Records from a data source
——————

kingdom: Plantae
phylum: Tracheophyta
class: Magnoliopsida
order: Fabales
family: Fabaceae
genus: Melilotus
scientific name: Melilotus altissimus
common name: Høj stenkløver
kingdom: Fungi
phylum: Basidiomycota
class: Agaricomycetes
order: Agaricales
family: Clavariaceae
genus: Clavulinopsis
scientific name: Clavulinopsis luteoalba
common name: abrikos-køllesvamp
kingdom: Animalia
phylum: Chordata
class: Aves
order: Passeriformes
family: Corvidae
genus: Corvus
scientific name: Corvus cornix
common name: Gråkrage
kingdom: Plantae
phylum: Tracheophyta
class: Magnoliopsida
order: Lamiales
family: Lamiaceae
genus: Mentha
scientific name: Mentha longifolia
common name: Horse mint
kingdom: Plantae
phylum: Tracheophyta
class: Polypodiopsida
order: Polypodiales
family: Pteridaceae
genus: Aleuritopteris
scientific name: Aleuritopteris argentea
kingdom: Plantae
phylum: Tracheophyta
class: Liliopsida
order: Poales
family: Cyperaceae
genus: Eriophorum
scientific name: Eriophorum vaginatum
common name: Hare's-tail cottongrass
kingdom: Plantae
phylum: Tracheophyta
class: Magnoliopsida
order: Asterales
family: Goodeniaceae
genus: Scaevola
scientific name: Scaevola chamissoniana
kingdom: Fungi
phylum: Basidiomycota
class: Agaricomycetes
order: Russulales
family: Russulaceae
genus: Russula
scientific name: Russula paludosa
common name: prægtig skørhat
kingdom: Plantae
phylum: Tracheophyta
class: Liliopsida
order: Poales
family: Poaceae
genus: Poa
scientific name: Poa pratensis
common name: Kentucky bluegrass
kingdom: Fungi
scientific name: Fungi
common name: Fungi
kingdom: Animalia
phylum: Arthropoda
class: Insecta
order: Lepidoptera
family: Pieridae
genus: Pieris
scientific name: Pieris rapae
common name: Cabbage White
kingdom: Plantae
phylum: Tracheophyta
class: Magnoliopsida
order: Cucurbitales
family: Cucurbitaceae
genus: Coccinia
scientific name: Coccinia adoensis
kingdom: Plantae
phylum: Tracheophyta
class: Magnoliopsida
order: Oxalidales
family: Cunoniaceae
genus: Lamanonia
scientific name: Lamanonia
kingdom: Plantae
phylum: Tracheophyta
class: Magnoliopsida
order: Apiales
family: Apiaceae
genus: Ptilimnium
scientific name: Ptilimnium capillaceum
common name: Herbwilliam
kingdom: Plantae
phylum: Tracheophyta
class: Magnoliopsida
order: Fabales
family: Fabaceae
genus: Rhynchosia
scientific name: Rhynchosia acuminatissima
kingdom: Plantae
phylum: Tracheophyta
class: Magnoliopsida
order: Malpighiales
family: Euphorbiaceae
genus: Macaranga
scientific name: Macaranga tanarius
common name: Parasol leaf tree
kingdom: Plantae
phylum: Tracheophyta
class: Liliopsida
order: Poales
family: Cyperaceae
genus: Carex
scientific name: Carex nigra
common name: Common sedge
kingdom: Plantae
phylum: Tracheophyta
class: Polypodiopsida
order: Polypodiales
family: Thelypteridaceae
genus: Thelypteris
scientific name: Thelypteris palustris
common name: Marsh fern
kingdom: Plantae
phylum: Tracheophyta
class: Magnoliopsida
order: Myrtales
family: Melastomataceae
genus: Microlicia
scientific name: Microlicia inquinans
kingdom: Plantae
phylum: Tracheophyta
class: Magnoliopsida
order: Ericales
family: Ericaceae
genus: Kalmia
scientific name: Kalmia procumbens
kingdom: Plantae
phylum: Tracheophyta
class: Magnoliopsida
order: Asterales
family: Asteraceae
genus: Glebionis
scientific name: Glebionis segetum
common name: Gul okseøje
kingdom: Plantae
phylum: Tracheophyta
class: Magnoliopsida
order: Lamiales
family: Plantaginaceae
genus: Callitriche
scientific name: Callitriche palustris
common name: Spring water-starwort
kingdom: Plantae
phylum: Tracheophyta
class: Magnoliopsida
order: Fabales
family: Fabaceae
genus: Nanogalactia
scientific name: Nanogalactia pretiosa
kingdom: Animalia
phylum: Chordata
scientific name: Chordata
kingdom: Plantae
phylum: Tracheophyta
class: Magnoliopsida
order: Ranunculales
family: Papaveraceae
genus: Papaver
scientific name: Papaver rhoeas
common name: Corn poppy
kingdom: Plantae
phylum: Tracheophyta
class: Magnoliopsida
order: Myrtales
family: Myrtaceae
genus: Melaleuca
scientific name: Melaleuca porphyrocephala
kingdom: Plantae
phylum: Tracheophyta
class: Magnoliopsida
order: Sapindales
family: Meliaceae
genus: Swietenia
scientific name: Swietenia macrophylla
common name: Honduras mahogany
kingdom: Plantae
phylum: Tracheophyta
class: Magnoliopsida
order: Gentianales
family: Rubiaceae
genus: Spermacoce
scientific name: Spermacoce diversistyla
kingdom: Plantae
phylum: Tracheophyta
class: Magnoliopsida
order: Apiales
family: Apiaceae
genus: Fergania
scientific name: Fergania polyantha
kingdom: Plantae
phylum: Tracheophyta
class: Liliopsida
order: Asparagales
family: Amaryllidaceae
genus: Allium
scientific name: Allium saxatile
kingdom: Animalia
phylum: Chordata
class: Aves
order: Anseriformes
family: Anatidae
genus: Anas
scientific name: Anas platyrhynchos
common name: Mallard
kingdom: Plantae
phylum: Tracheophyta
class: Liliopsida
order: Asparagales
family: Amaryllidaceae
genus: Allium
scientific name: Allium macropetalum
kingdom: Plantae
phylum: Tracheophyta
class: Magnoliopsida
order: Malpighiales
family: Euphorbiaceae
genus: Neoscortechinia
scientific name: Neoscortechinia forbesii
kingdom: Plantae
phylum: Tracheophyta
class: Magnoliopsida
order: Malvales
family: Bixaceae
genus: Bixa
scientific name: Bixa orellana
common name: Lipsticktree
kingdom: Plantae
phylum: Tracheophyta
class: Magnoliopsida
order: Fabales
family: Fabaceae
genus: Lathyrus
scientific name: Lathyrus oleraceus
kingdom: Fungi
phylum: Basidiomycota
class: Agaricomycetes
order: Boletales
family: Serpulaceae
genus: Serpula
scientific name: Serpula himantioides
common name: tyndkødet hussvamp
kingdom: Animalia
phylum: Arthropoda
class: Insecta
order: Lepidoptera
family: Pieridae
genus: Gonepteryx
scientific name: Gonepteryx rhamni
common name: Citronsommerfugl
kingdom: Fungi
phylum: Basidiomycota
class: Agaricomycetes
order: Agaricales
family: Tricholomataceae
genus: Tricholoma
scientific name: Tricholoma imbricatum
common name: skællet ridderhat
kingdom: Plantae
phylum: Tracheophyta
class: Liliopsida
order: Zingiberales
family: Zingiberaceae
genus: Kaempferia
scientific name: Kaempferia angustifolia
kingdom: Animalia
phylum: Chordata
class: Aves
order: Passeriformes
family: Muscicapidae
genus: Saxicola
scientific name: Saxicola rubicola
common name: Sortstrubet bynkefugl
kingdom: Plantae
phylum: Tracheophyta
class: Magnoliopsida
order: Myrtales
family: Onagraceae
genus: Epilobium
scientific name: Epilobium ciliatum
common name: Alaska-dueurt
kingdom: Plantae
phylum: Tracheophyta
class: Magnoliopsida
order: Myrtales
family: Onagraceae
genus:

——————

• _WHAT THE TASK ASKS_: Quote the rows above word for word, from the first line of the records through the line that contains "scientific name: Poa pratensis", including that line.

• _THE RESULT_:
kingdom: Plantae
phylum: Tracheophyta
class: Magnoliopsida
order: Fabales
family: Fabaceae
genus: Melilotus
scientific name: Melilotus altissimus
common name: Høj stenkløver
kingdom: Fungi
phylum: Basidiomycota
class: Agaricomycetes
order: Agaricales
family: Clavariaceae
genus: Clavulinopsis
scientific name: Clavulinopsis luteoalba
common name: abrikos-køllesvamp
kingdom: Animalia
phylum: Chordata
class: Aves
order: Passeriformes
family: Corvidae
genus: Corvus
scientific name: Corvus cornix
common name: Gråkrage
kingdom: Plantae
phylum: Tracheophyta
class: Magnoliopsida
order: Lamiales
family: Lamiaceae
genus: Mentha
scientific name: Mentha longifolia
common name: Horse mint
kingdom: Plantae
phylum: Tracheophyta
class: Polypodiopsida
order: Polypodiales
family: Pteridaceae
genus: Aleuritopteris
scientific name: Aleuritopteris argentea
kingdom: Plantae
phylum: Tracheophyta
class: Liliopsida
order: Poales
family: Cyperaceae
genus: Eriophorum
scientific name: Eriophorum vaginatum
common name: Hare's-tail cottongrass
kingdom: Plantae
phylum: Tracheophyta
class: Magnoliopsida
order: Asterales
family: Goodeniaceae
genus: Scaevola
scientific name: Scaevola chamissoniana
kingdom: Fungi
phylum: Basidiomycota
class: Agaricomycetes
order: Russulales
family: Russulaceae
genus: Russula
scientific name: Russula paludosa
common name: prægtig skørhat
kingdom: Plantae
phylum: Tracheophyta
class: Liliopsida
order: Poales
family: Poaceae
genus: Poa
scientific name: Poa pratensis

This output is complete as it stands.